> [CONSIGNES]
**A.** Dans le texte sur les chicanes, à quoi la routine du soir est-elle comparée ?
**B.** Relevez toutes les raisons de se chicaner que mentionne le texte sur les chicanes.
**C.** Écrivez la suite du texte sur les chicanes à partir de sa dernière phrase, s'il vous plaît.

> [EXTRAIT DU DOCUMENT]
Les chicanes: c'est ça notre vie

Les chicanes: c'est ça notre vie
C’était une journée comme les autres qui commençait depuis la pause de l’école et du boulot. Keven Beauregard savait qu’il allait inévitablement faire face à l’indomptable routine…

C’était une journée comme les autres qui commençait. En fait, une journée comme les autres depuis le début de cette crise, depuis la pause de l’école et du boulot. Je savais qu’après la 8e cuillère de café déposée dans la machine, j’allais inévitablement faire face à l’indomptable routine…

Mais de quelle routine? Celle qu’on retrouvait souvent le soir, déguisée en bourrasque après le retour du travail. Un peu comme la tempête dans le Magicien d’Oz, sauf que, dans notre version, Dorothée laisse traîner ses beaux souliers rouges dans l’entrée et se pogne pour une niaiserie avec l’épouvantail…

Vous vous en doutez, ici comme ailleurs, les enfants se chicanent. Que ce soit deux frères, un frère et une soeur, trois soeurs, six frères (faites le combo que vous voulez), la flammèche est inévitable. Pour un jouet « volé », un mot mal placé ou un espace pas assez grand sur le divan… toutes les raisons sont bonnes pour crier après l’autre.

Si j’avais deux petits lionceaux, je les verrais souvent en petites boules en train de se mordiller les oreilles l’un l’autre. Quoique des fois, on n’est pas loin de ça!

> [EXTRAIT DES DONNÉES]
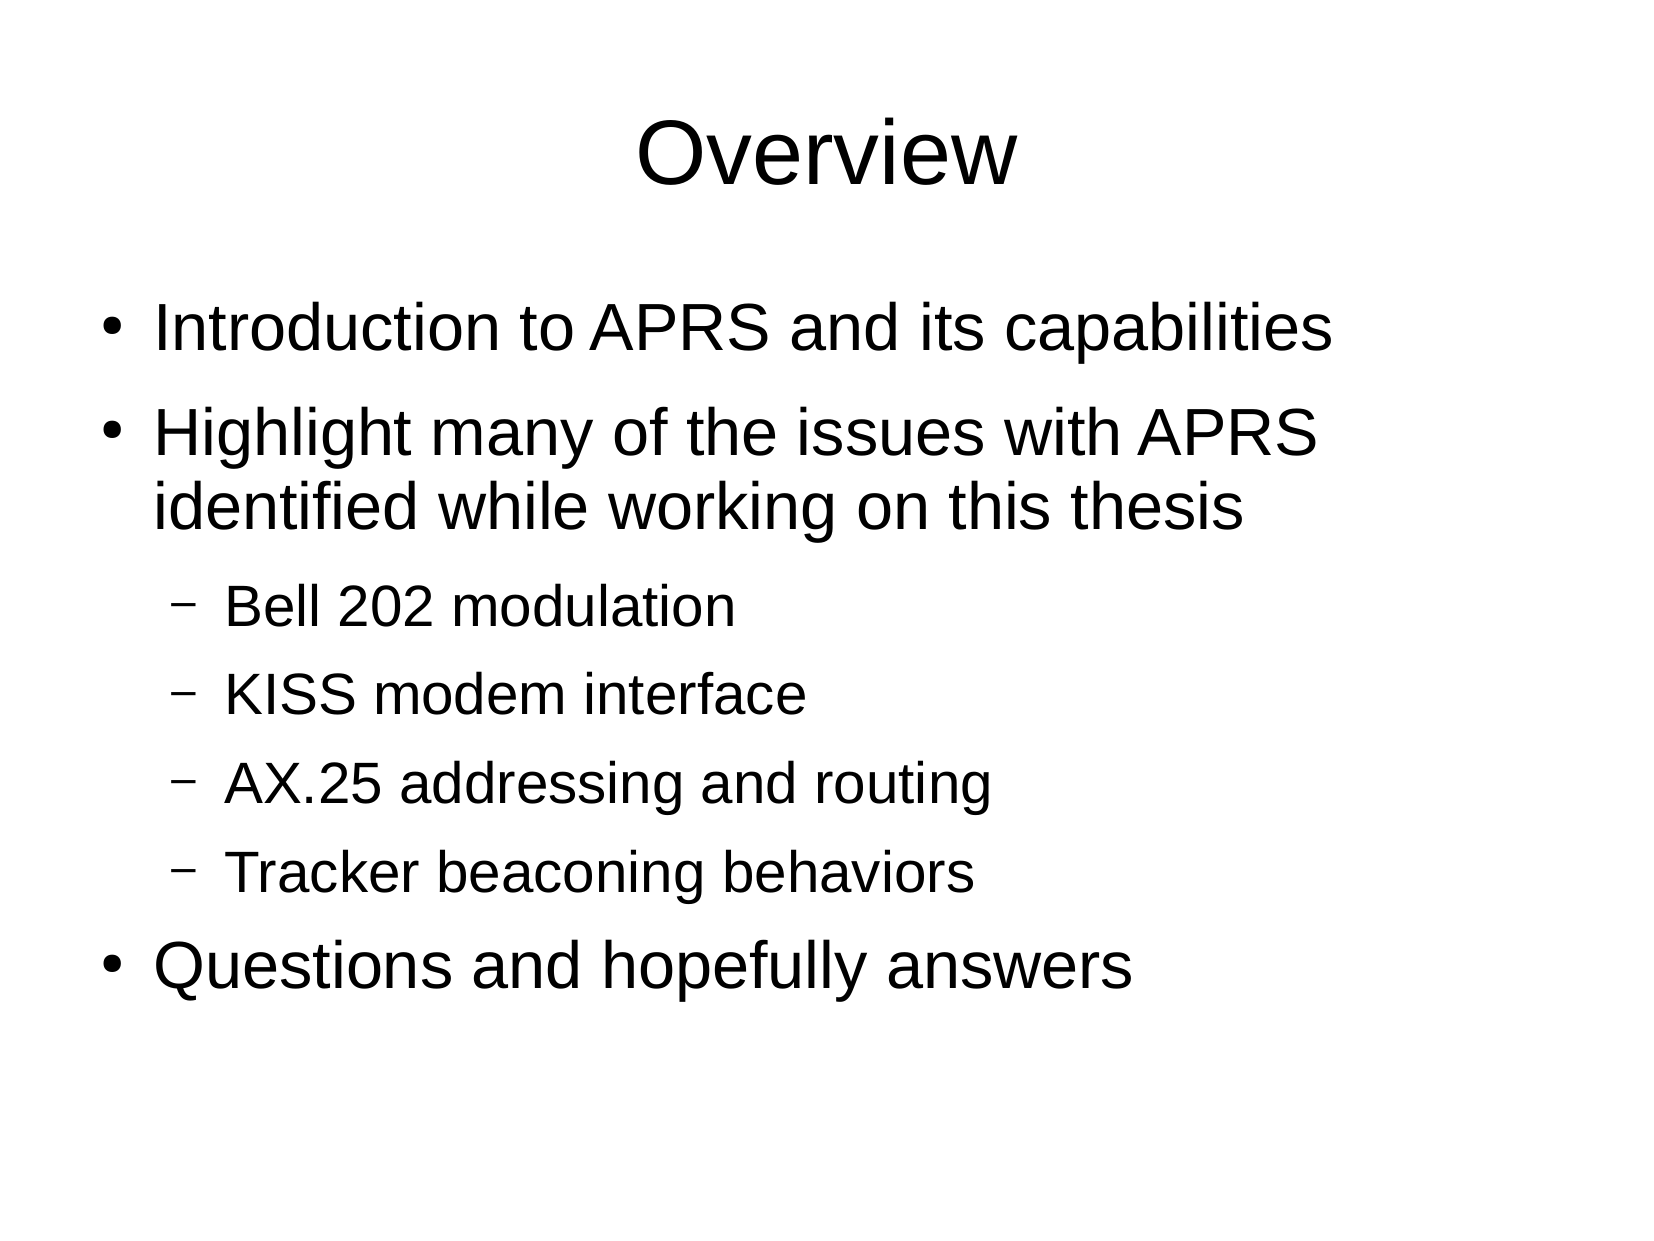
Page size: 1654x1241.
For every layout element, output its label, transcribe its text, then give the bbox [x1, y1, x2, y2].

title Overview [82, 49, 1571, 257]
list Introduction to APRS and its capabilities Highlight many of the issues with APRS identified while working on this thesis Bell 202 modulation KISS modem interface AX.25 addressing and routing Tracker beaconing behaviors Questions and hopefully answers [82, 290, 1571, 1201]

> [RÉPONSES PAR CONSIGNE]
**A.** À la tempête dans le Magicien d'Oz.

**B.**
- un jouet « volé »
- un mot mal placé
- un espace pas assez grand sur le divan

**C.**
Je disais donc que c’était une journée comme les autres. Moins de 10 minutes s’étaient écoulées depuis notre première activité que déjà le ton montait entre les deux frères. Comme la veille et l’avant-veille pis l’avant-avant-veille. Bref, ça faisait trop « d’avant » à mon goût. J’ai donc tenté de les raisonner.

« Les gars, est-ce que c’est possible de passer une heure sans chicane? TOUS LES JOURS, aux 30 minutes vous vous chicanez! Ça devient vraiment fatigant! »

C’est là que mon plus vieux m’a lancé : « Ben papa, c’est ça notre vie. »

J’ai craqué et j’suis passé de « à boutte » à « rire fort ». Je n’ai pas pu me retenir. Sa phrase aurait pu finir par « ...deal avec! » que ça n’aurait pas été plus surprenant.

La surprise (et le rire) passée, sa phrase a résonné dans ma tête, et l’écho avait pas mal de sens. Je me battais contre quoi à vouloir que mes gars ne se confrontent jamais? Dans quel monde de licornes je croyais vivre?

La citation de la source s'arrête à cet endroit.